Kirkus Indie and BookLife (Publishers Weekly's indie review program) are two of the most credible options available to self-published authors — and one of them is free. That's not a small distinction. Here's what each actually delivers.
Quick Comparison
Feature |
Kirkus Indie |
BookLife (PW Free) |
Price |
$450 |
Free |
Turnaround |
7-9 weeks |
10-14 weeks (no guarantee) |
Review Guaranteed |
Yes |
No — editorial discretion |
Publication |
Kirkus Reviews |
Publishers Weekly / BookLife |
Industry Credibility |
Very high |
Very high |
Negative Review Policy |
Can decline to publish |
Published regardless |
The Case for BookLife First
BookLife is Publishers Weekly's program for indie and self-published authors. A review in PW carries the same trade weight as Kirkus — booksellers and librarians recognize the publication. And it's free.

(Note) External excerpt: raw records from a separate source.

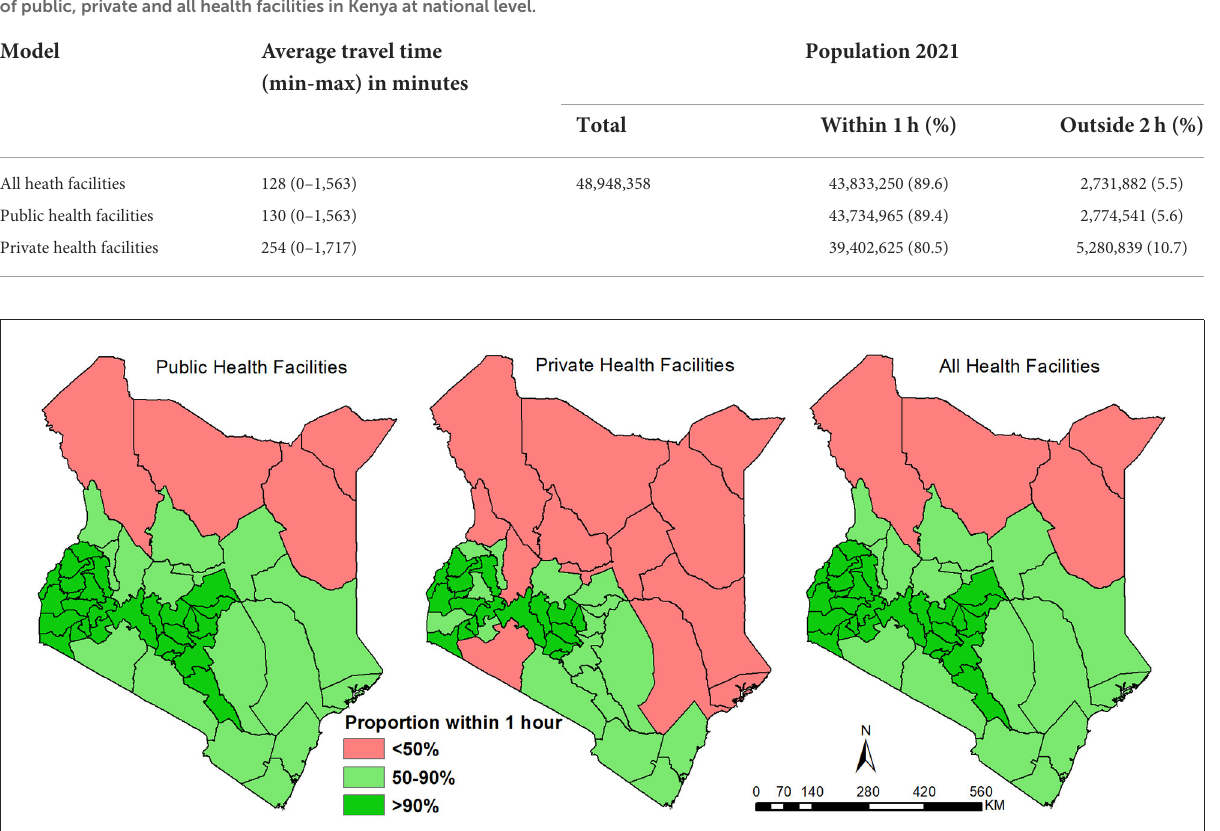
TABLE 4 Distribution of all health facilities and summary of populations within 1h of the nearest facility by urban and non-urban spatial extents. Area Health facilities (%) Population within 1 h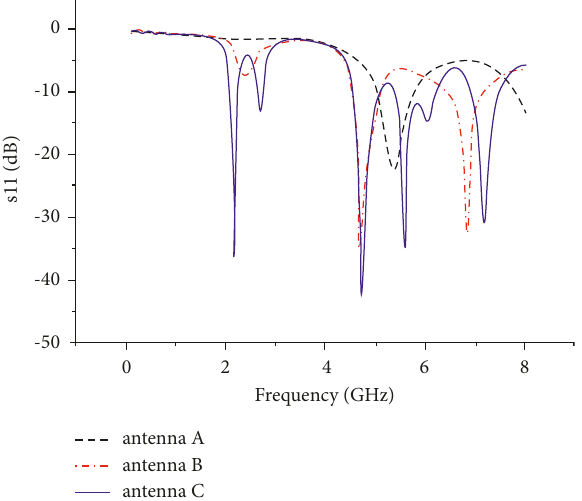
Figure 3: Comparison plot of antennas A, B, and C.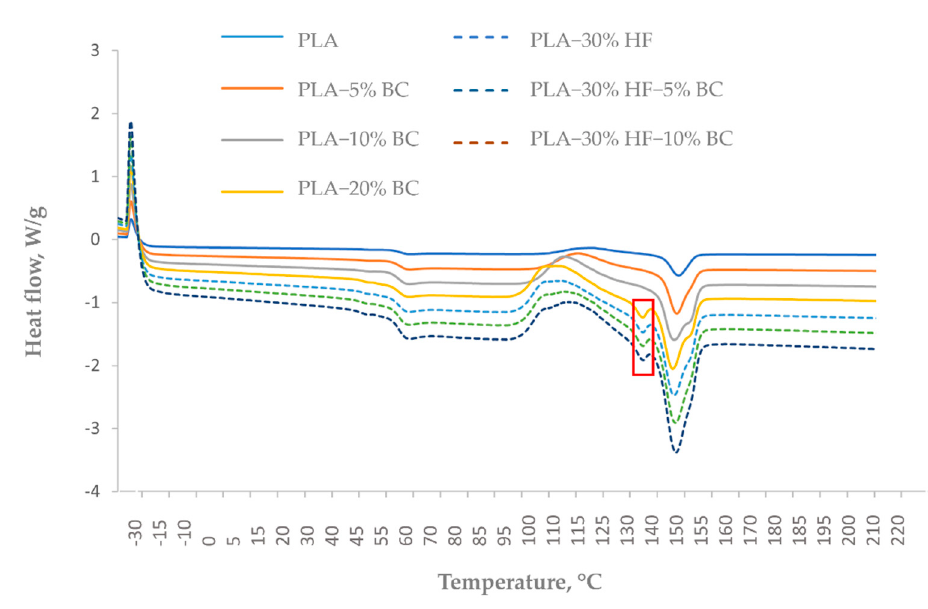
Figure 4. DSC thermogram from the second heating cycle of the PLA-based composites. Table 6. DSC analysis results of PLA-based composites.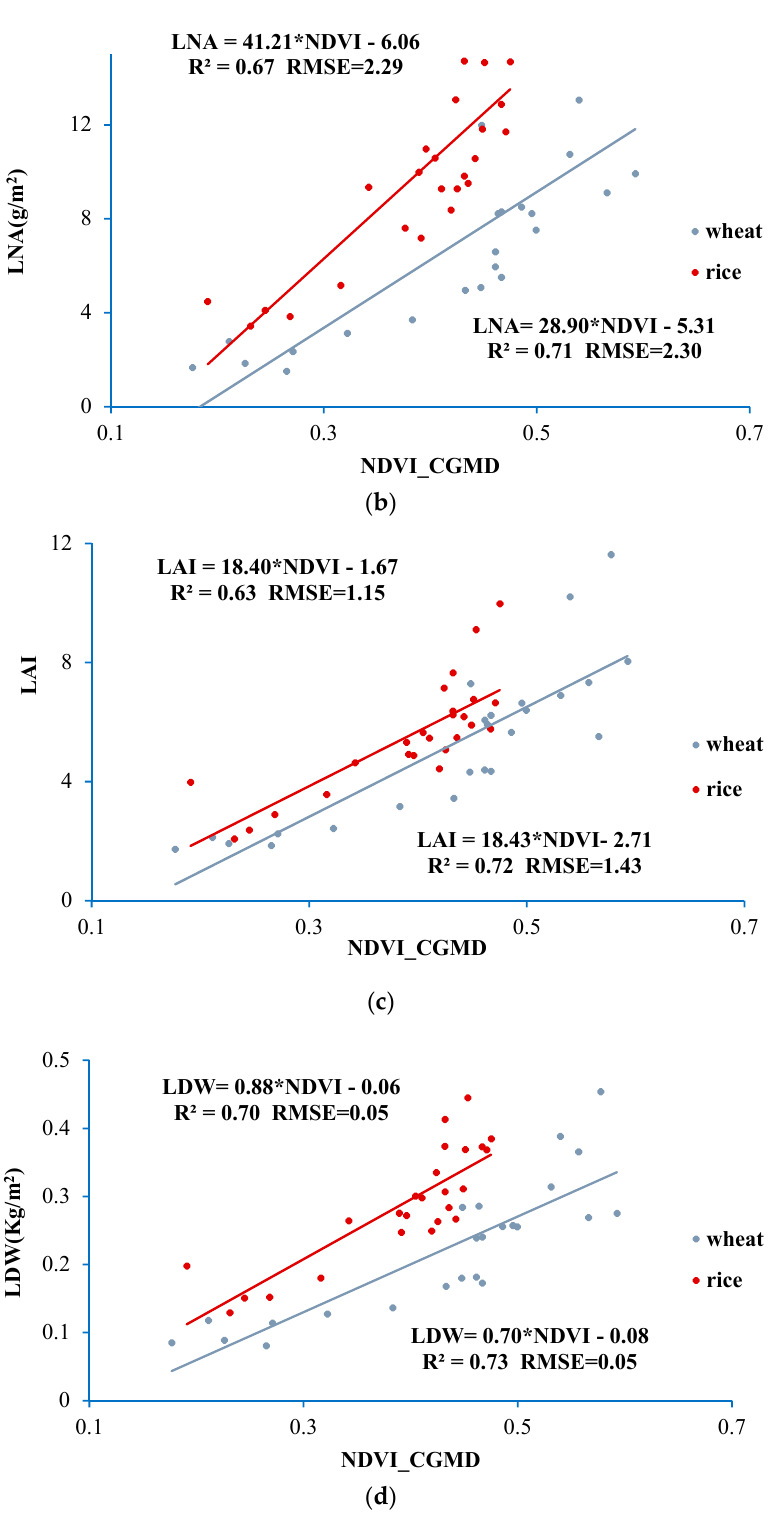
Figure 16. ( a ) Fitting curve of LNC-NDVI; ( b ) Fitting curve of LNA-NDVI; ( c ) Fitting curve of LAI-NDVI; ( d ) Fitting curve of LDA-NDVI; Spectral monitoring models for crop growth.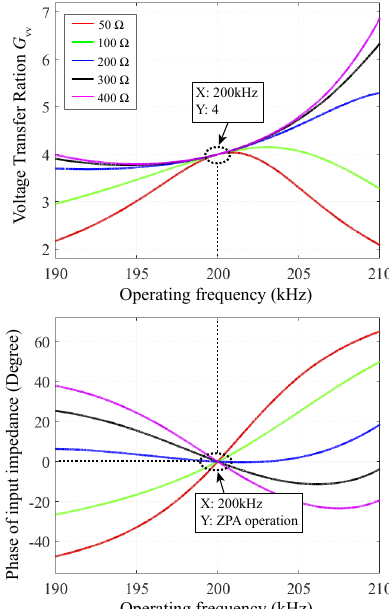
Figure 9. Voltage transfer ratio and input phase angle of the LCC-parallel compensation topology versus the frequency for different load conditions.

The catch: no guarantee. BookLife reviews on editorial merit. Many books don't get reviewed. Turnaround is 10-14 weeks and there's no expedited option. You also can't suppress a negative review — what they write, they publish.
For authors who can afford the wait and have a book they're confident in, submitting to BookLife before spending $450 on Kirkus is the obvious move. Worst case: no review, nothing lost. Best case: PW coverage at zero cost.
The Case for Kirkus
Kirkus guarantees a review. If you have a hard deadline — a launch date, a speaking engagement, a bookstore pitch — you need certainty. BookLife can't give you that.
Kirkus also lets you suppress negative reviews (you pay either way, but you control publication). For authors in sensitive markets or early in their career, that protection has value.
The Kirkus name also has slightly stronger retail recognition — Barnes & Noble buyers and independent bookstore owners often cite Kirkus shelf talkers specifically.
When BookLife Makes More Sense
- You have time — no hard launch deadline within 4 months
- Your book is strong and you're confident in editorial review
- You want to try free before spending $450
- You're OK with a negative review being published if that's what they write
When Kirkus Makes More Sense
- You have a specific deadline and need a guaranteed review
- You want the ability to suppress a negative result
- You need Kirkus specifically for retail or library pitch purposes
- BookLife rejected or didn't review your submission
The Practical Path
Submit to BookLife first. Wait 10-14 weeks. If you get a review, you've saved $450. If you don't, or if you need faster turnaround, Kirkus is the fallback. City Book Review's editorial track is also worth submitting simultaneously — 3-4 week turnaround, ~40% acceptance, no cost.